Roman Catholic diocese in Italy (450-590, 1635-1986)

The Roman Catholic Diocese of Sant’Angelo in Vado is a suppressed diocese in Italy which is now part of the Archdiocese of Urbino–Urbania–Sant’Angelo in Vado.

==First Diocese==

Around 450 a bishopric was established as the Diocese of Sant’Angelo in Vado, in Latin Tifernum Metaurense.

Only one bishop is known, Lucifer, who attended the Roman council held by Pope Hilarius in 465.

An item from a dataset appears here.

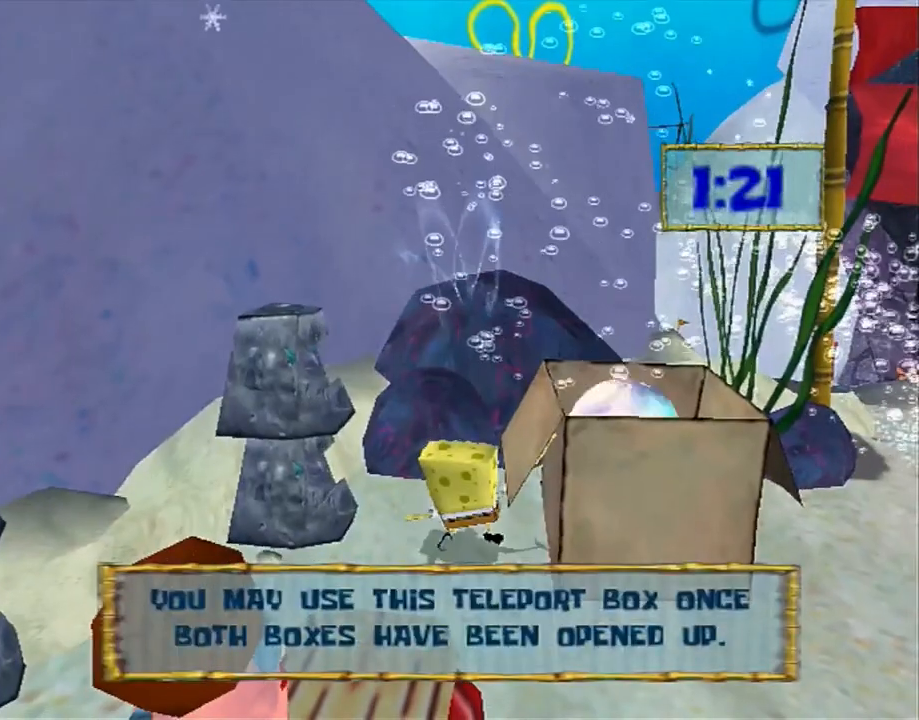
{"buttons": ["DPAD_RIGHT"], "left_stick": "center", "right_stick": "center", "events": [[400, "DPAD_UP", "up"]]}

In 590 it was suppressed, its territory being partitioned, a part being used to establish the Diocese of Urbino and a part transferred to the pre-existent Diocese of Città di Castello.

==Second Diocese==

On 2 August 1635 it was restored as Diocese of Sant’Angelo in Vado (Latin Tifernum Metaurense), regaining territory from the Abbacy nullius of San Cristoforo di Castel Durante, but was immediately and invariably held in personal union (United aeque principaliter) with the Diocese of Urbania (1635–1986). On 20 October 1636, in the bull "Cum nuper", Pope Urban VIII granted the diocese additional territory, taken from the Metropolitan Archdiocese of Urbino.

==Suppression==

On 30 September 1986 it was suppressed, its territory being merged into the accordingly renamed Metropolitan Archdiocese of Urbino–Urbania–Sant’Angelo in Vado (which thus absorbed and preserved its title), without having had a single proper bishop other than the incumbents of the Urbania see.